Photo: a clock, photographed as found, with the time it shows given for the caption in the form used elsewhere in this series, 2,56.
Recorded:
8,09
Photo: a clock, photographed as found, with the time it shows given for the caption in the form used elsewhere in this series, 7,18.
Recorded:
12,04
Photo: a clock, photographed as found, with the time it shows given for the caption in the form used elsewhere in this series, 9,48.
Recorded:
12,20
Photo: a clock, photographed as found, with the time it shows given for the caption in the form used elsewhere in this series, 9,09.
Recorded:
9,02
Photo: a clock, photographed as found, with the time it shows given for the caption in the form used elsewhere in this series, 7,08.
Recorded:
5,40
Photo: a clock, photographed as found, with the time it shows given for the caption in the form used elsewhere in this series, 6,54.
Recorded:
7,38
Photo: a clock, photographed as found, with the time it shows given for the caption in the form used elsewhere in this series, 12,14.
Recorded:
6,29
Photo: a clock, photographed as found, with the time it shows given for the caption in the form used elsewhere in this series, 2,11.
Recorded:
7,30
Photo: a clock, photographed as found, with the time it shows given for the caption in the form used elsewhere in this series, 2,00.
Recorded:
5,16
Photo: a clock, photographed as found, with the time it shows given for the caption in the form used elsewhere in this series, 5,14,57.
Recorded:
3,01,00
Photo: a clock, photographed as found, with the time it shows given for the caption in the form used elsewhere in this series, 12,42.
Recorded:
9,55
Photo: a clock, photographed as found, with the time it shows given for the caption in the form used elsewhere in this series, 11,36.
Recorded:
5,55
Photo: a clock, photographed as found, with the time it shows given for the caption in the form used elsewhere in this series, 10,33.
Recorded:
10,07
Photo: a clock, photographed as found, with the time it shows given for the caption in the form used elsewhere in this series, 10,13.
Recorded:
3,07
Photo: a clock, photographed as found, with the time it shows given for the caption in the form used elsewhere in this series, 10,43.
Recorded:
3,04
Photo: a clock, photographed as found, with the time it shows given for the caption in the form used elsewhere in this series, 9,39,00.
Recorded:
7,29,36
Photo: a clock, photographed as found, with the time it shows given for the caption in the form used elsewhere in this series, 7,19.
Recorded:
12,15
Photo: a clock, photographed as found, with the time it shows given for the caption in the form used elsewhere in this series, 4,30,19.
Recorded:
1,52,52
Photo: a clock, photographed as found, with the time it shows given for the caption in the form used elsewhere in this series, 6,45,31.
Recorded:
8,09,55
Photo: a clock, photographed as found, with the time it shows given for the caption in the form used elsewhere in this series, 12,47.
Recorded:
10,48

Stated problem
Can you arrange all of the data above as a two-column CSV headed caption and recorded_time, with one row per text-and-answer pair, putting the text and the answer each in a single quoted field with line breaks replaced by spaces?

Exercise result
caption,recorded_time
"Photo: a clock, photographed as found, with the time it shows given for the caption in the form used elsewhere in this series, 2,56. Recorded:","8,09"
"Photo: a clock, photographed as found, with the time it shows given for the caption in the form used elsewhere in this series, 7,18. Recorded:","12,04"
"Photo: a clock, photographed as found, with the time it shows given for the caption in the form used elsewhere in this series, 9,48. Recorded:","12,20"
"Photo: a clock, photographed as found, with the time it shows given for the caption in the form used elsewhere in this series, 9,09. Recorded:","9,02"
"Photo: a clock, photographed as found, with the time it shows given for the caption in the form used elsewhere in this series, 7,08. Recorded:","5,40"
"Photo: a clock, photographed as found, with the time it shows given for the caption in the form used elsewhere in this series, 6,54. Recorded:","7,38"
"Photo: a clock, photographed as found, with the time it shows given for the caption in the form used elsewhere in this series, 12,14. Recorded:","6,29"
"Photo: a clock, photographed as found, with the time it shows given for the caption in the form used elsewhere in this series, 2,11. Recorded:","7,30"
"Photo: a clock, photographed as found, with the time it shows given for the caption in the form used elsewhere in this series, 2,00. Recorded:","5,16"
"Photo: a clock, photographed as found, with the time it shows given for the caption in the form used elsewhere in this series, 5,14,57. Recorded:","3,01,00"
"Photo: a clock, photographed as found, with the time it shows given for the caption in the form used elsewhere in this series, 12,42. Recorded:","9,55"
"Photo: a clock, photographed as found, with the time it shows given for the caption in the form used elsewhere in this series, 11,36. Recorded:","5,55"
"Photo: a clock, photographed as found, with the time it shows given for the caption in the form used elsewhere in this series, 10,33. Recorded:","10,07"
"Photo: a clock, photographed as found, with the time it shows given for the caption in the form used elsewhere in this series, 10,13. Recorded:","3,07"
"Photo: a clock, photographed as found, with the time it shows given for the caption in the form used elsewhere in this series, 10,43. Recorded:","3,04"
"Photo: a clock, photographed as found, with the time it shows given for the caption in the form used elsewhere in this series, 9,39,00. Recorded:","7,29,36"
"Photo: a clock, photographed as found, with the time it shows given for the caption in the form used elsewhere in this series, 7,19. Recorded:","12,15"
"Photo: a clock, photographed as found, with the time it shows given for the caption in the form used elsewhere in this series, 4,30,19. Recorded:","1,52,52"
"Photo: a clock, photographed as found, with the time it shows given for the caption in the form used elsewhere in this series, 6,45,31. Recorded:","8,09,55"
"Photo: a clock, photographed as found, with the time it shows given for the caption in the form used elsewhere in this series, 12,47. Recorded:","10,48"